In this exercise, the data must be written out exactly.

(Dataset excerpts)
────

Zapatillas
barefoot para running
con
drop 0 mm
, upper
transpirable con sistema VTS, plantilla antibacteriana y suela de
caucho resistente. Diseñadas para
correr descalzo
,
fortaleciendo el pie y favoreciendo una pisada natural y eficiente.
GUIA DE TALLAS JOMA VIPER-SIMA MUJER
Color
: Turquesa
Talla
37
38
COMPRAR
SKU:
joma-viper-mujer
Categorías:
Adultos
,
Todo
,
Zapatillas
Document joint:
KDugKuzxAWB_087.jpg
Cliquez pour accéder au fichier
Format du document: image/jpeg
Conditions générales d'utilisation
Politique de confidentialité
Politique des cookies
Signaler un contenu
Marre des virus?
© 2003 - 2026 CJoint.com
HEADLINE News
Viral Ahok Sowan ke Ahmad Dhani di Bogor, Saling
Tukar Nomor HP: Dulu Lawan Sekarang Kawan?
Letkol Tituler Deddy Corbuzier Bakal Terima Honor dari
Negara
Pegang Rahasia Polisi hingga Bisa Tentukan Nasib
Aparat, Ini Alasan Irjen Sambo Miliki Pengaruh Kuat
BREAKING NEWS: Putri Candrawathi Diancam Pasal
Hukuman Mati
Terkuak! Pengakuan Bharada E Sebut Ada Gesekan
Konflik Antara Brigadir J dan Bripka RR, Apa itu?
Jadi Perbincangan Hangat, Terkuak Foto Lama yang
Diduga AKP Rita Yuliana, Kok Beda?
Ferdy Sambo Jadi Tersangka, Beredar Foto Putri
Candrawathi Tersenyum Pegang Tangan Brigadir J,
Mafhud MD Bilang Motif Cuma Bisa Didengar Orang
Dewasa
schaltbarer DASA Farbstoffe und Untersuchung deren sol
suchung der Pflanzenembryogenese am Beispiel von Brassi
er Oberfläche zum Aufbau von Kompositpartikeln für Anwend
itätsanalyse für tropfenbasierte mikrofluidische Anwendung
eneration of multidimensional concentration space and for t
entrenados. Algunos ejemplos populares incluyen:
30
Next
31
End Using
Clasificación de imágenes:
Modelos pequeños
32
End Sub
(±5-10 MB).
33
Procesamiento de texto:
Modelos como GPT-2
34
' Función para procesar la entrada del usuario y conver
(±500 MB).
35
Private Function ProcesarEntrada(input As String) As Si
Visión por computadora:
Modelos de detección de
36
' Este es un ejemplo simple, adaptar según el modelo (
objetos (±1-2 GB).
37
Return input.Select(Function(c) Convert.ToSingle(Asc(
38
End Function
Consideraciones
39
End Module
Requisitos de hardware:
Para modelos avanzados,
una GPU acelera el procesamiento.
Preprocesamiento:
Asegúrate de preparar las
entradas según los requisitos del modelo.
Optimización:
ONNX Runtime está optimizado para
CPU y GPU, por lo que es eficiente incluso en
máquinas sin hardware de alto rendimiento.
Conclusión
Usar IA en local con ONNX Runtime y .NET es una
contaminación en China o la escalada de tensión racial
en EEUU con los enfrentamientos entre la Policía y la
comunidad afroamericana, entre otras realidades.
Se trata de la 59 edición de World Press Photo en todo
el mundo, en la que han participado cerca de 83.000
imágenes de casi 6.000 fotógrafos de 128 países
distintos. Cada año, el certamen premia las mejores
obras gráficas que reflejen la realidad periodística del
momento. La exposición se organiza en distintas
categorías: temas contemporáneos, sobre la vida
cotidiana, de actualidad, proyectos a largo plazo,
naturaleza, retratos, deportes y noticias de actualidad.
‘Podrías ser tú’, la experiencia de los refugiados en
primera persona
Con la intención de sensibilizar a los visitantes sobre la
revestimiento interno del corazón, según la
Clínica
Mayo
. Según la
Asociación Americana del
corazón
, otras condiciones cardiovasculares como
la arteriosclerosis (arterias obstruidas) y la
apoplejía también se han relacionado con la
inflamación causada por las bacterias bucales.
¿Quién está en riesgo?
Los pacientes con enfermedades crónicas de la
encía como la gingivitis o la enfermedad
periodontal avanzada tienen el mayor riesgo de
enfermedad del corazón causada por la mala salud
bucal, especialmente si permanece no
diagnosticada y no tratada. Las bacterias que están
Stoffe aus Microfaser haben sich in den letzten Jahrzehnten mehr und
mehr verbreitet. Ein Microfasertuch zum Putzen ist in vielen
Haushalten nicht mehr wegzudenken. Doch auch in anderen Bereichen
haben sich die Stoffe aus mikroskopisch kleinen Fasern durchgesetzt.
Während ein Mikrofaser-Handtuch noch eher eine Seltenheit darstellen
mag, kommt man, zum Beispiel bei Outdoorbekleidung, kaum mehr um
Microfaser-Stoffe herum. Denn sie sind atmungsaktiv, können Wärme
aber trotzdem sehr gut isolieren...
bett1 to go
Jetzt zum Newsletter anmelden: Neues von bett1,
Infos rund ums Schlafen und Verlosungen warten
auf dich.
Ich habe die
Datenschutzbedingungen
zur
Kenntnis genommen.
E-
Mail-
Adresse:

────

- _Task result_:
Zapatillas
barefoot para running
con
drop 0 mm
, upper
transpirable con sistema VTS, plantilla antibacteriana y suela de
caucho resistente. Diseñadas para
correr descalzo
,
fortaleciendo el pie y favoreciendo una pisada natural y eficiente.
GUIA DE TALLAS JOMA VIPER-SIMA MUJER
Color
: Turquesa
Talla
37
38
COMPRAR
SKU:
joma-viper-mujer
Categorías:
Adultos
,
Todo
,
Zapatillas
Document joint:
KDugKuzxAWB_087.jpg
Cliquez pour accéder au fichier
Format du document: image/jpeg
Conditions générales d'utilisation
Politique de confidentialité
Politique des cookies
Signaler un contenu
Marre des virus?
© 2003 - 2026 CJoint.com
HEADLINE News
Viral Ahok Sowan ke Ahmad Dhani di Bogor, Saling
Tukar Nomor HP: Dulu Lawan Sekarang Kawan?
Letkol Tituler Deddy Corbuzier Bakal Terima Honor dari
Negara
Pegang Rahasia Polisi hingga Bisa Tentukan Nasib
Aparat, Ini Alasan Irjen Sambo Miliki Pengaruh Kuat
BREAKING NEWS: Putri Candrawathi Diancam Pasal
Hukuman Mati
Terkuak! Pengakuan Bharada E Sebut Ada Gesekan
Konflik Antara Brigadir J dan Bripka RR, Apa itu?
Jadi Perbincangan Hangat, Terkuak Foto Lama yang
Diduga AKP Rita Yuliana, Kok Beda?
Ferdy Sambo Jadi Tersangka, Beredar Foto Putri
Candrawathi Tersenyum Pegang Tangan Brigadir J,
Mafhud MD Bilang Motif Cuma Bisa Didengar Orang
Dewasa
schaltbarer DASA Farbstoffe und Untersuchung deren sol
suchung der Pflanzenembryogenese am Beispiel von Brassi
er Oberfläche zum Aufbau von Kompositpartikeln für Anwend
itätsanalyse für tropfenbasierte mikrofluidische Anwendung
eneration of multidimensional concentration space and for t
entrenados. Algunos ejemplos populares incluyen:
30
Next
31
End Using
Clasificación de imágenes:
Modelos pequeños
32
End Sub
(±5-10 MB).
33
Procesamiento de texto:
Modelos como GPT-2
34
' Función para procesar la entrada del usuario y conver
(±500 MB).
35
Private Function ProcesarEntrada(input As String) As Si
Visión por computadora:
Modelos de detección de
36
' Este es un ejemplo simple, adaptar según el modelo (
objetos (±1-2 GB).
37
Return input.Select(Function(c) Convert.ToSingle(Asc(
38
End Function
Consideraciones
39
End Module
Requisitos de hardware:
Para modelos avanzados,
una GPU acelera el procesamiento.
Preprocesamiento:
Asegúrate de preparar las
entradas según los requisitos del modelo.
Optimización:
ONNX Runtime está optimizado para
CPU y GPU, por lo que es eficiente incluso en
máquinas sin hardware de alto rendimiento.
Conclusión
Usar IA en local con ONNX Runtime y .NET es una
contaminación en China o la escalada de tensión racial
en EEUU con los enfrentamientos entre la Policía y la
comunidad afroamericana, entre otras realidades.
Se trata de la 59 edición de World Press Photo en todo
el mundo, en la que han participado cerca de 83.000
imágenes de casi 6.000 fotógrafos de 128 países
distintos. Cada año, el certamen premia las mejores
obras gráficas que reflejen la realidad periodística del
momento. La exposición se organiza en distintas
categorías: temas contemporáneos, sobre la vida
cotidiana, de actualidad, proyectos a largo plazo,
naturaleza, retratos, deportes y noticias de actualidad.
‘Podrías ser tú’, la experiencia de los refugiados en
primera persona
Con la intención de sensibilizar a los visitantes sobre la
revestimiento interno del corazón, según la
Clínica
Mayo
. Según la
Asociación Americana del
corazón
, otras condiciones cardiovasculares como
la arteriosclerosis (arterias obstruidas) y la
apoplejía también se han relacionado con la
inflamación causada por las bacterias bucales.
¿Quién está en riesgo?
Los pacientes con enfermedades crónicas de la
encía como la gingivitis o la enfermedad
periodontal avanzada tienen el mayor riesgo de
enfermedad del corazón causada por la mala salud
bucal, especialmente si permanece no
diagnosticada y no tratada. Las bacterias que están
Stoffe aus Microfaser haben sich in den letzten Jahrzehnten mehr und
mehr verbreitet. Ein Microfasertuch zum Putzen ist in vielen
Haushalten nicht mehr wegzudenken. Doch auch in anderen Bereichen
haben sich die Stoffe aus mikroskopisch kleinen Fasern durchgesetzt.
Während ein Mikrofaser-Handtuch noch eher eine Seltenheit darstellen
mag, kommt man, zum Beispiel bei Outdoorbekleidung, kaum mehr um
Microfaser-Stoffe herum. Denn sie sind atmungsaktiv, können Wärme
aber trotzdem sehr gut isolieren...
bett1 to go
Jetzt zum Newsletter anmelden: Neues von bett1,
Infos rund ums Schlafen und Verlosungen warten
auf dich.
Ich habe die
Datenschutzbedingungen
zur
Kenntnis genommen.
E-
Mail-
Adresse:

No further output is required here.